Set down the full listing exactly as given. Any pictures are to be left out.

========================

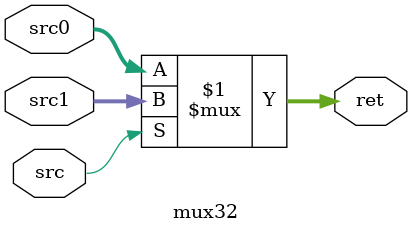
<source format=v>
`timescale 1ns / 1ps


module mux32(
        src1,src0,src,ret
    );
    input [31:0]src1;
    input [31:0]src0;
    input src;
    output [31:0]ret;
    assign ret = src?src1:src0;
    
endmodule

</source>
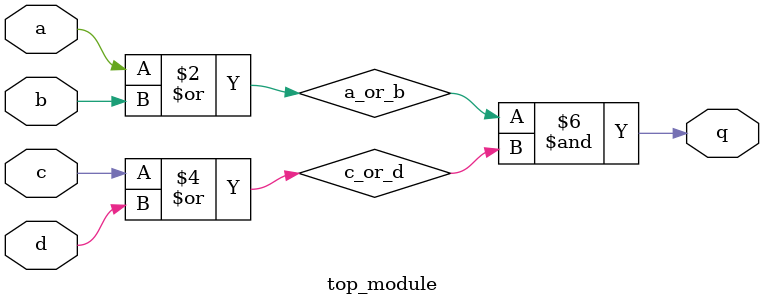
<source format=sv>
module top_module (
  input a,
  input b,
  input c,
  input d,
  output reg q
);

  reg a_or_b;
  reg c_or_d;

  always @(a, b)
    a_or_b = a | b;

  always @(c, d)
    c_or_d = c | d;

  always @(a_or_b, c_or_d)
    q = a_or_b & c_or_d;

endmodule

</source>
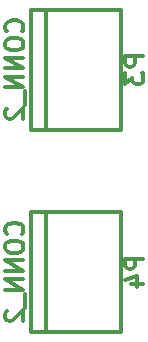
<source format=gbo>
G04 (created by PCBNEW (2013-may-18)-stable) date jeu 02 jun 2016 15:56:37 CEST*
%MOIN*%
G04 Gerber Fmt 3.4, Leading zero omitted, Abs format*
%FSLAX34Y34*%
G01*
G70*
G90*
G04 APERTURE LIST*
%ADD10C,0.00590551*%
%ADD11C,0.012*%
G04 APERTURE END LIST*
G54D10*
G54D11*
X30500Y-15250D02*
X30500Y-19250D01*
X30000Y-15250D02*
X33000Y-15250D01*
X33000Y-15250D02*
X33000Y-19250D01*
X33000Y-19250D02*
X30000Y-19250D01*
X30000Y-19250D02*
X30000Y-15250D01*
X30500Y-22000D02*
X30500Y-26000D01*
X30000Y-22000D02*
X33000Y-22000D01*
X33000Y-22000D02*
X33000Y-26000D01*
X33000Y-26000D02*
X30000Y-26000D01*
X30000Y-26000D02*
X30000Y-22000D01*
X33742Y-16807D02*
X33142Y-16807D01*
X33142Y-17035D01*
X33171Y-17092D01*
X33200Y-17121D01*
X33257Y-17150D01*
X33342Y-17150D01*
X33400Y-17121D01*
X33428Y-17092D01*
X33457Y-17035D01*
X33457Y-16807D01*
X33142Y-17350D02*
X33142Y-17721D01*
X33371Y-17521D01*
X33371Y-17607D01*
X33400Y-17664D01*
X33428Y-17692D01*
X33485Y-17721D01*
X33628Y-17721D01*
X33685Y-17692D01*
X33714Y-17664D01*
X33742Y-17607D01*
X33742Y-17435D01*
X33714Y-17378D01*
X33685Y-17350D01*
X29685Y-15978D02*
X29714Y-15950D01*
X29742Y-15864D01*
X29742Y-15807D01*
X29714Y-15721D01*
X29657Y-15664D01*
X29600Y-15635D01*
X29485Y-15607D01*
X29400Y-15607D01*
X29285Y-15635D01*
X29228Y-15664D01*
X29171Y-15721D01*
X29142Y-15807D01*
X29142Y-15864D01*
X29171Y-15950D01*
X29200Y-15978D01*
X29142Y-16350D02*
X29142Y-16464D01*
X29171Y-16521D01*
X29228Y-16578D01*
X29342Y-16607D01*
X29542Y-16607D01*
X29657Y-16578D01*
X29714Y-16521D01*
X29742Y-16464D01*
X29742Y-16350D01*
X29714Y-16292D01*
X29657Y-16235D01*
X29542Y-16207D01*
X29342Y-16207D01*
X29228Y-16235D01*
X29171Y-16292D01*
X29142Y-16350D01*
X29742Y-16864D02*
X29142Y-16864D01*
X29742Y-17207D01*
X29142Y-17207D01*
X29742Y-17492D02*
X29142Y-17492D01*
X29742Y-17835D01*
X29142Y-17835D01*
X29800Y-17978D02*
X29800Y-18435D01*
X29200Y-18550D02*
X29171Y-18578D01*
X29142Y-18635D01*
X29142Y-18778D01*
X29171Y-18835D01*
X29200Y-18864D01*
X29257Y-18892D01*
X29314Y-18892D01*
X29400Y-18864D01*
X29742Y-18521D01*
X29742Y-18892D01*
X33742Y-23557D02*
X33142Y-23557D01*
X33142Y-23785D01*
X33171Y-23842D01*
X33200Y-23871D01*
X33257Y-23900D01*
X33342Y-23900D01*
X33400Y-23871D01*
X33428Y-23842D01*
X33457Y-23785D01*
X33457Y-23557D01*
X33342Y-24414D02*
X33742Y-24414D01*
X33114Y-24271D02*
X33542Y-24128D01*
X33542Y-24500D01*
X29685Y-22728D02*
X29714Y-22700D01*
X29742Y-22614D01*
X29742Y-22557D01*
X29714Y-22471D01*
X29657Y-22414D01*
X29600Y-22385D01*
X29485Y-22357D01*
X29400Y-22357D01*
X29285Y-22385D01*
X29228Y-22414D01*
X29171Y-22471D01*
X29142Y-22557D01*
X29142Y-22614D01*
X29171Y-22700D01*
X29200Y-22728D01*
X29142Y-23100D02*
X29142Y-23214D01*
X29171Y-23271D01*
X29228Y-23328D01*
X29342Y-23357D01*
X29542Y-23357D01*
X29657Y-23328D01*
X29714Y-23271D01*
X29742Y-23214D01*
X29742Y-23100D01*
X29714Y-23042D01*
X29657Y-22985D01*
X29542Y-22957D01*
X29342Y-22957D01*
X29228Y-22985D01*
X29171Y-23042D01*
X29142Y-23100D01*
X29742Y-23614D02*
X29142Y-23614D01*
X29742Y-23957D01*
X29142Y-23957D01*
X29742Y-24242D02*
X29142Y-24242D01*
X29742Y-24585D01*
X29142Y-24585D01*
X29800Y-24728D02*
X29800Y-25185D01*
X29200Y-25300D02*
X29171Y-25328D01*
X29142Y-25385D01*
X29142Y-25528D01*
X29171Y-25585D01*
X29200Y-25614D01*
X29257Y-25642D01*
X29314Y-25642D01*
X29400Y-25614D01*
X29742Y-25271D01*
X29742Y-25642D01*
M02*

</source>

========================

_Reply to the task_.
<source format=v>
`timescale 1ns / 1ps


module mux32(
        src1,src0,src,ret
    );
    input [31:0]src1;
    input [31:0]src0;
    input src;
    output [31:0]ret;
    assign ret = src?src1:src0;
    
endmodule

</source>
<source format=sv>
module top_module (
  input a,
  input b,
  input c,
  input d,
  output reg q
);

  reg a_or_b;
  reg c_or_d;

  always @(a, b)
    a_or_b = a | b;

  always @(c, d)
    c_or_d = c | d;

  always @(a_or_b, c_or_d)
    q = a_or_b & c_or_d;

endmodule

</source>
<source format=gbo>
G04 (created by PCBNEW (2013-may-18)-stable) date jeu 02 jun 2016 15:56:37 CEST*
%MOIN*%
G04 Gerber Fmt 3.4, Leading zero omitted, Abs format*
%FSLAX34Y34*%
G01*
G70*
G90*
G04 APERTURE LIST*
%ADD10C,0.00590551*%
%ADD11C,0.012*%
G04 APERTURE END LIST*
G54D10*
G54D11*
X30500Y-15250D02*
X30500Y-19250D01*
X30000Y-15250D02*
X33000Y-15250D01*
X33000Y-15250D02*
X33000Y-19250D01*
X33000Y-19250D02*
X30000Y-19250D01*
X30000Y-19250D02*
X30000Y-15250D01*
X30500Y-22000D02*
X30500Y-26000D01*
X30000Y-22000D02*
X33000Y-22000D01*
X33000Y-22000D02*
X33000Y-26000D01*
X33000Y-26000D02*
X30000Y-26000D01*
X30000Y-26000D02*
X30000Y-22000D01*
X33742Y-16807D02*
X33142Y-16807D01*
X33142Y-17035D01*
X33171Y-17092D01*
X33200Y-17121D01*
X33257Y-17150D01*
X33342Y-17150D01*
X33400Y-17121D01*
X33428Y-17092D01*
X33457Y-17035D01*
X33457Y-16807D01*
X33142Y-17350D02*
X33142Y-17721D01*
X33371Y-17521D01*
X33371Y-17607D01*
X33400Y-17664D01*
X33428Y-17692D01*
X33485Y-17721D01*
X33628Y-17721D01*
X33685Y-17692D01*
X33714Y-17664D01*
X33742Y-17607D01*
X33742Y-17435D01*
X33714Y-17378D01*
X33685Y-17350D01*
X29685Y-15978D02*
X29714Y-15950D01*
X29742Y-15864D01*
X29742Y-15807D01*
X29714Y-15721D01*
X29657Y-15664D01*
X29600Y-15635D01*
X29485Y-15607D01*
X29400Y-15607D01*
X29285Y-15635D01*
X29228Y-15664D01*
X29171Y-15721D01*
X29142Y-15807D01*
X29142Y-15864D01*
X29171Y-15950D01*
X29200Y-15978D01*
X29142Y-16350D02*
X29142Y-16464D01*
X29171Y-16521D01*
X29228Y-16578D01*
X29342Y-16607D01*
X29542Y-16607D01*
X29657Y-16578D01*
X29714Y-16521D01*
X29742Y-16464D01*
X29742Y-16350D01*
X29714Y-16292D01*
X29657Y-16235D01*
X29542Y-16207D01*
X29342Y-16207D01*
X29228Y-16235D01*
X29171Y-16292D01*
X29142Y-16350D01*
X29742Y-16864D02*
X29142Y-16864D01*
X29742Y-17207D01*
X29142Y-17207D01*
X29742Y-17492D02*
X29142Y-17492D01*
X29742Y-17835D01*
X29142Y-17835D01*
X29800Y-17978D02*
X29800Y-18435D01*
X29200Y-18550D02*
X29171Y-18578D01*
X29142Y-18635D01*
X29142Y-18778D01*
X29171Y-18835D01*
X29200Y-18864D01*
X29257Y-18892D01*
X29314Y-18892D01*
X29400Y-18864D01*
X29742Y-18521D01*
X29742Y-18892D01*
X33742Y-23557D02*
X33142Y-23557D01*
X33142Y-23785D01*
X33171Y-23842D01*
X33200Y-23871D01*
X33257Y-23900D01*
X33342Y-23900D01*
X33400Y-23871D01*
X33428Y-23842D01*
X33457Y-23785D01*
X33457Y-23557D01*
X33342Y-24414D02*
X33742Y-24414D01*
X33114Y-24271D02*
X33542Y-24128D01*
X33542Y-24500D01*
X29685Y-22728D02*
X29714Y-22700D01*
X29742Y-22614D01*
X29742Y-22557D01*
X29714Y-22471D01*
X29657Y-22414D01*
X29600Y-22385D01*
X29485Y-22357D01*
X29400Y-22357D01*
X29285Y-22385D01*
X29228Y-22414D01*
X29171Y-22471D01*
X29142Y-22557D01*
X29142Y-22614D01*
X29171Y-22700D01*
X29200Y-22728D01*
X29142Y-23100D02*
X29142Y-23214D01*
X29171Y-23271D01*
X29228Y-23328D01*
X29342Y-23357D01*
X29542Y-23357D01*
X29657Y-23328D01*
X29714Y-23271D01*
X29742Y-23214D01*
X29742Y-23100D01*
X29714Y-23042D01*
X29657Y-22985D01*
X29542Y-22957D01*
X29342Y-22957D01*
X29228Y-22985D01*
X29171Y-23042D01*
X29142Y-23100D01*
X29742Y-23614D02*
X29142Y-23614D01*
X29742Y-23957D01*
X29142Y-23957D01*
X29742Y-24242D02*
X29142Y-24242D01*
X29742Y-24585D01*
X29142Y-24585D01*
X29800Y-24728D02*
X29800Y-25185D01*
X29200Y-25300D02*
X29171Y-25328D01*
X29142Y-25385D01*
X29142Y-25528D01*
X29171Y-25585D01*
X29200Y-25614D01*
X29257Y-25642D01*
X29314Y-25642D01*
X29400Y-25614D01*
X29742Y-25271D01*
X29742Y-25642D01*
M02*

</source>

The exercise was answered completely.